THE RECORDS.
╭──

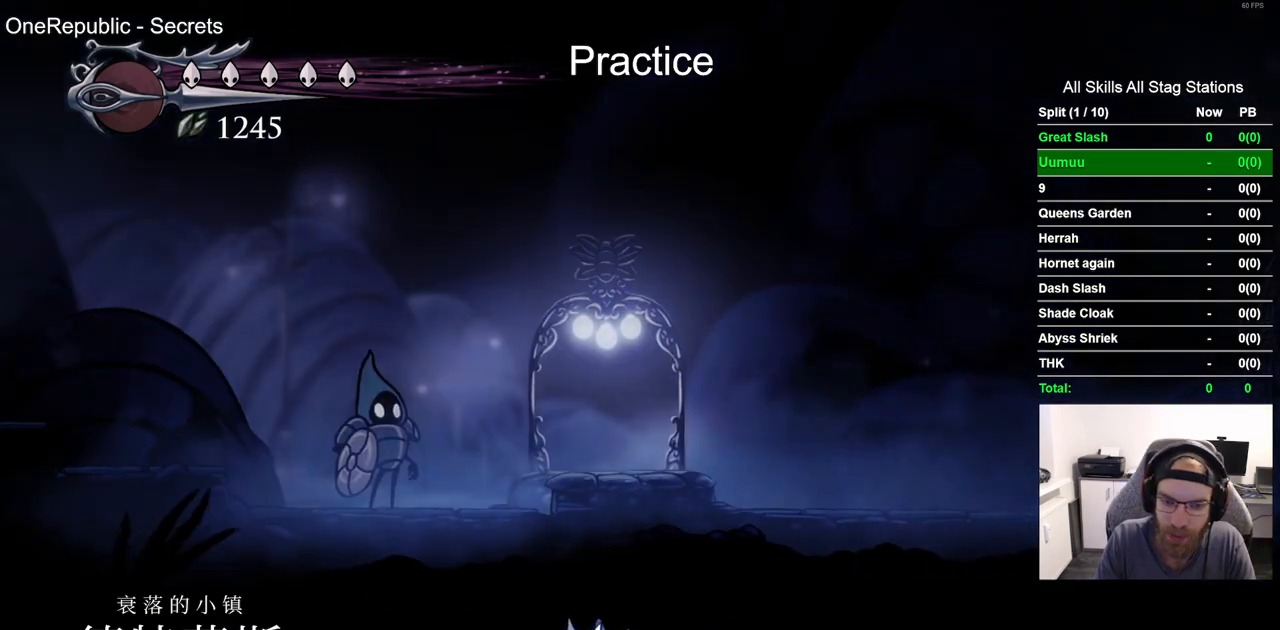
{"dt_ms": 500, "buttons": ["DPAD_LEFT"], "left_stick": "center", "right_stick": "center", "events": [[400, "DPAD_LEFT", "down"]]}
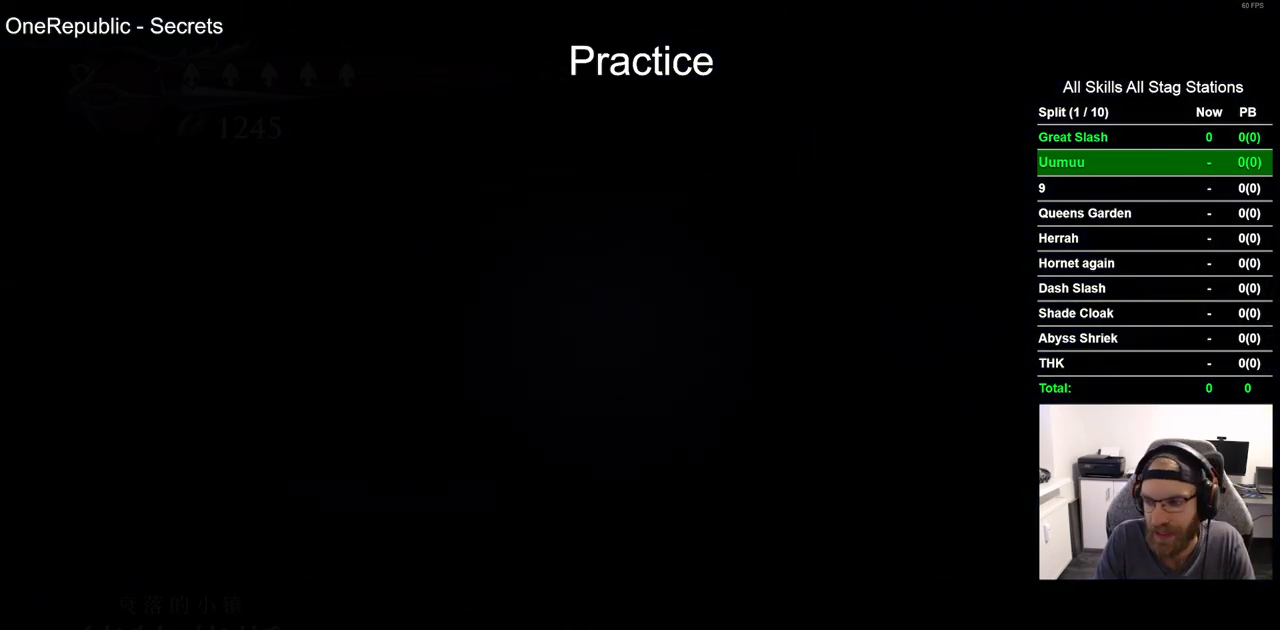
{"dt_ms": 500, "buttons": ["DPAD_LEFT"], "left_stick": "center", "right_stick": "center", "events": []}
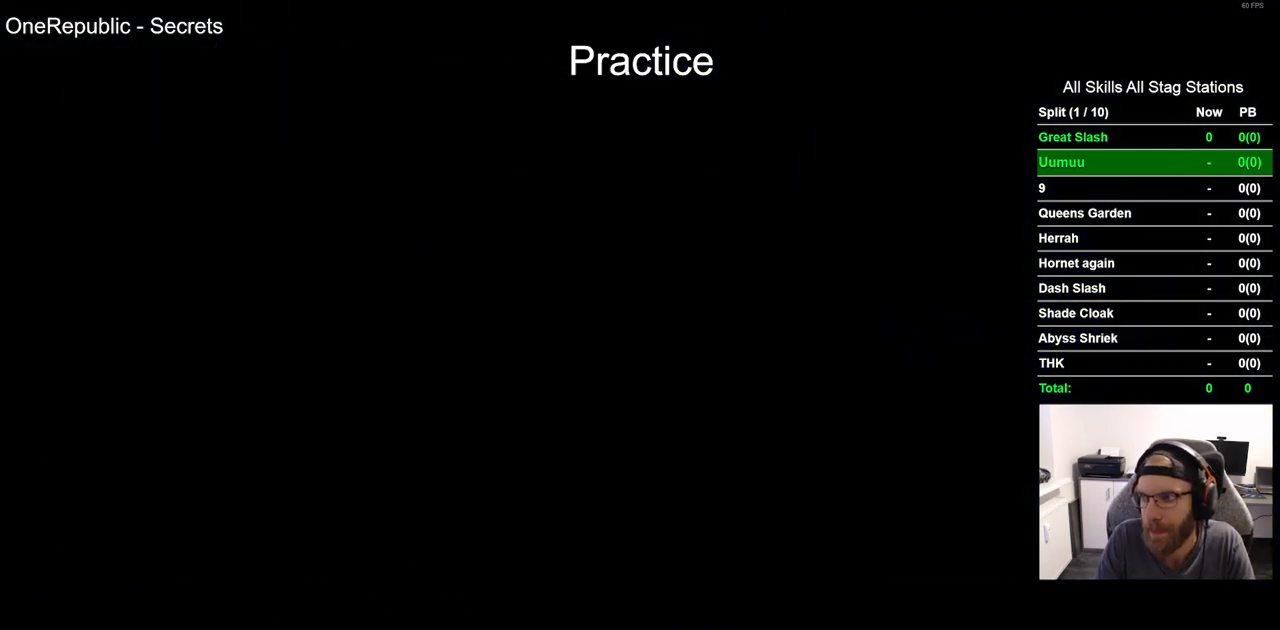
{"dt_ms": 500, "buttons": ["DPAD_LEFT"], "left_stick": "center", "right_stick": "center", "events": []}
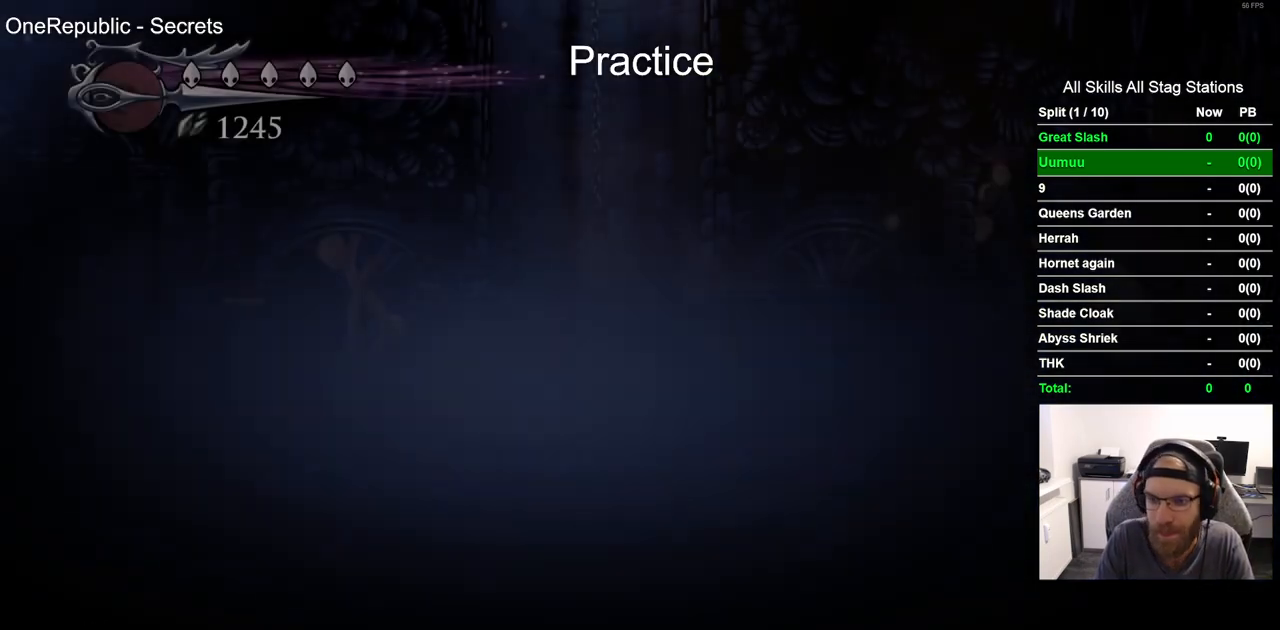
{"dt_ms": 500, "buttons": ["DPAD_LEFT"], "left_stick": "center", "right_stick": "center", "events": []}
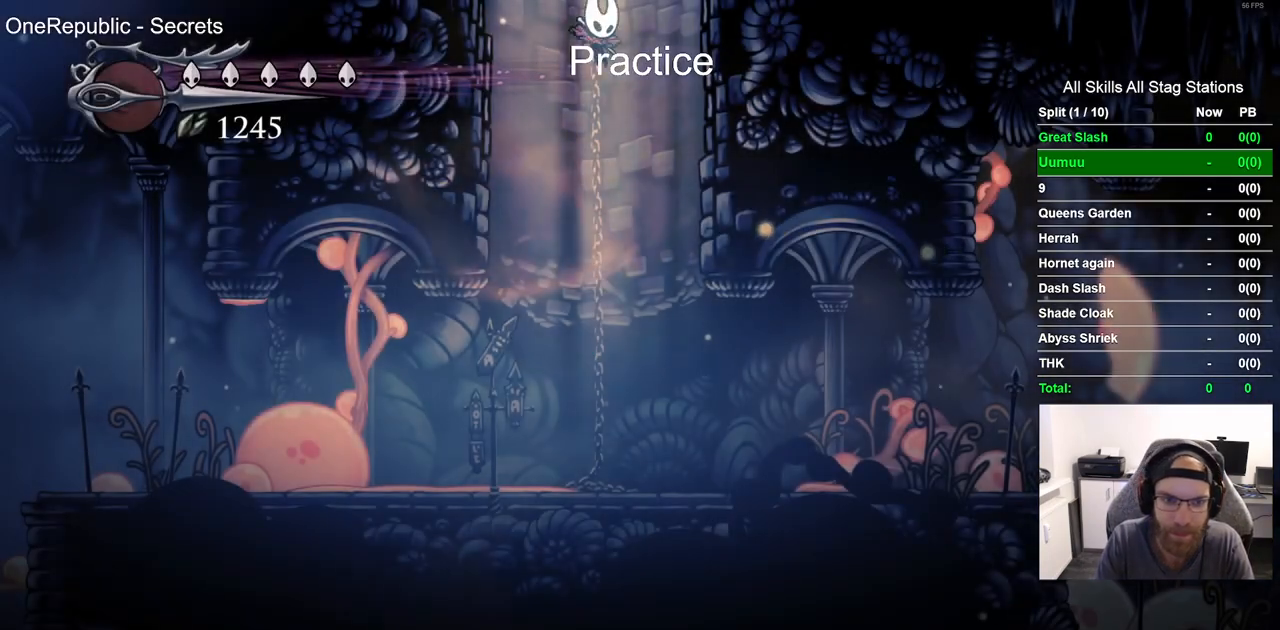
{"dt_ms": 500, "buttons": ["DPAD_LEFT"], "left_stick": "center", "right_stick": "center", "events": []}
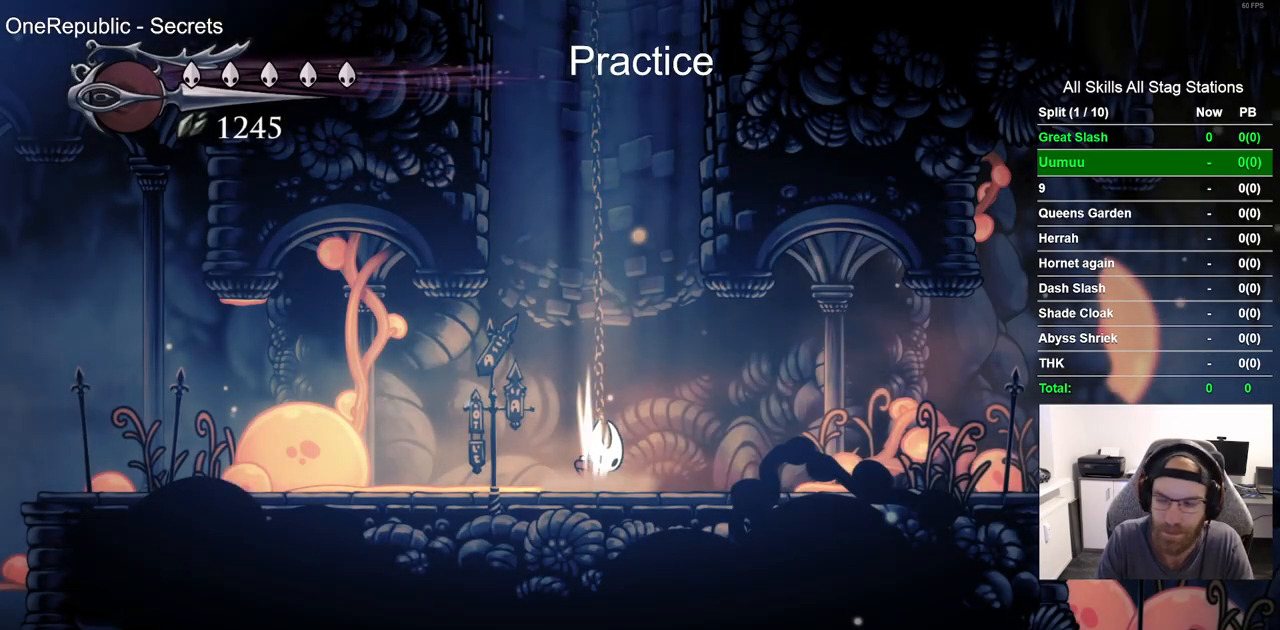
{"dt_ms": 500, "buttons": ["DPAD_LEFT"], "left_stick": "center", "right_stick": "center", "events": []}
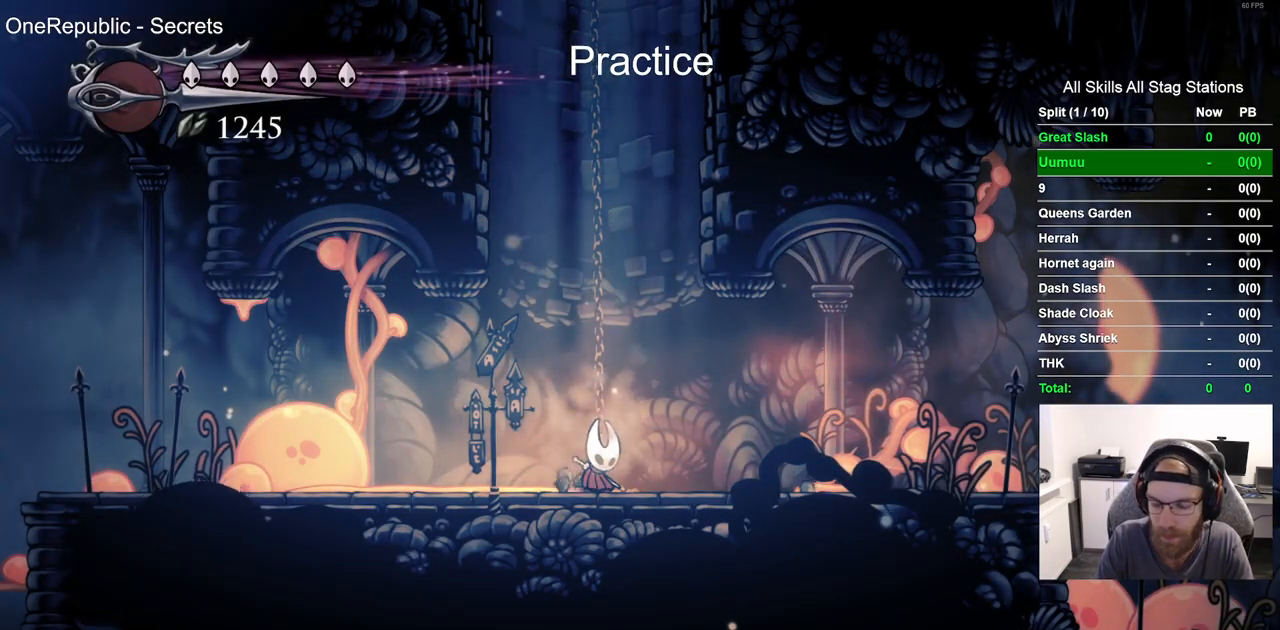
{"dt_ms": 500, "buttons": ["DPAD_LEFT"], "left_stick": "center", "right_stick": "center", "events": [[217, "R2", "down"], [233, "R1", "down"], [450, "R1", "up"], [467, "R2", "up"]]}
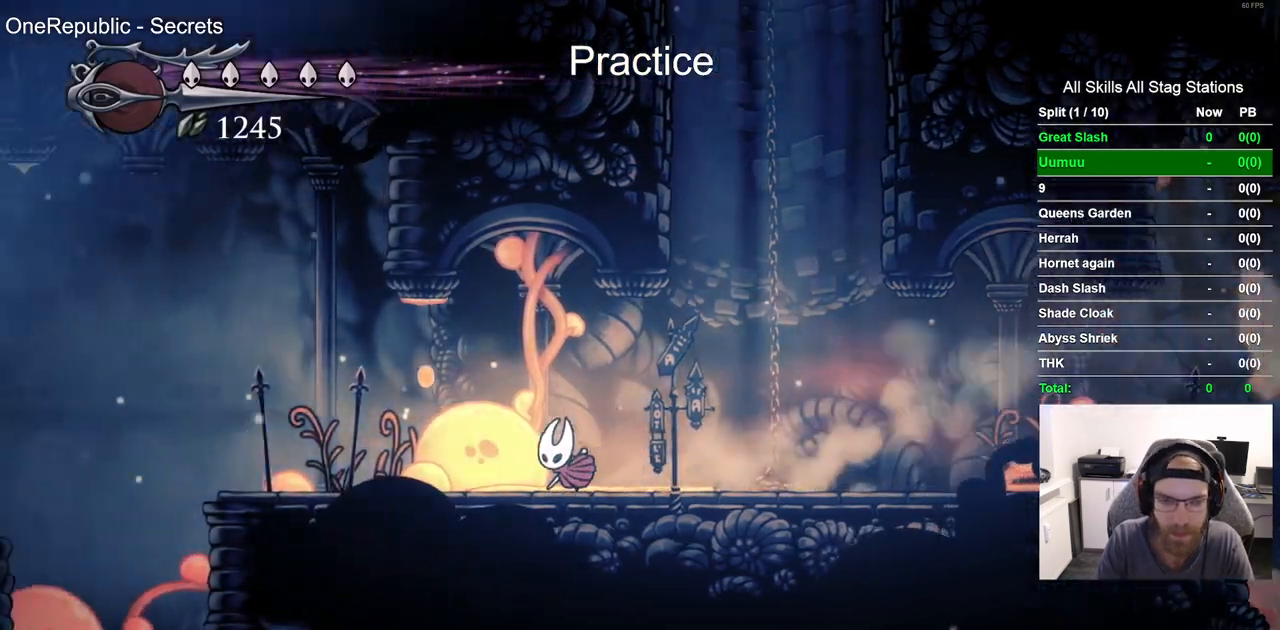
{"dt_ms": 1000, "buttons": ["CROSS", "DPAD_LEFT"], "left_stick": "center", "right_stick": "center"}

╰──

ACTION ITEM. Apart from the images, reproduce the listing exactly as it appears.

OUTPUT BELOW.
{"dt_ms": 500, "buttons": ["DPAD_LEFT"], "left_stick": "center", "right_stick": "center", "events": [[400, "DPAD_LEFT", "down"]]}
{"dt_ms": 500, "buttons": ["DPAD_LEFT"], "left_stick": "center", "right_stick": "center", "events": []}
{"dt_ms": 500, "buttons": ["DPAD_LEFT"], "left_stick": "center", "right_stick": "center", "events": []}
{"dt_ms": 500, "buttons": ["DPAD_LEFT"], "left_stick": "center", "right_stick": "center", "events": []}
{"dt_ms": 500, "buttons": ["DPAD_LEFT"], "left_stick": "center", "right_stick": "center", "events": []}
{"dt_ms": 500, "buttons": ["DPAD_LEFT"], "left_stick": "center", "right_stick": "center", "events": []}
{"dt_ms": 500, "buttons": ["DPAD_LEFT"], "left_stick": "center", "right_stick": "center", "events": [[217, "R2", "down"], [233, "R1", "down"], [450, "R1", "up"], [467, "R2", "up"]]}
{"dt_ms": 1000, "buttons": ["CROSS", "DPAD_LEFT"], "left_stick": "center", "right_stick": "center"}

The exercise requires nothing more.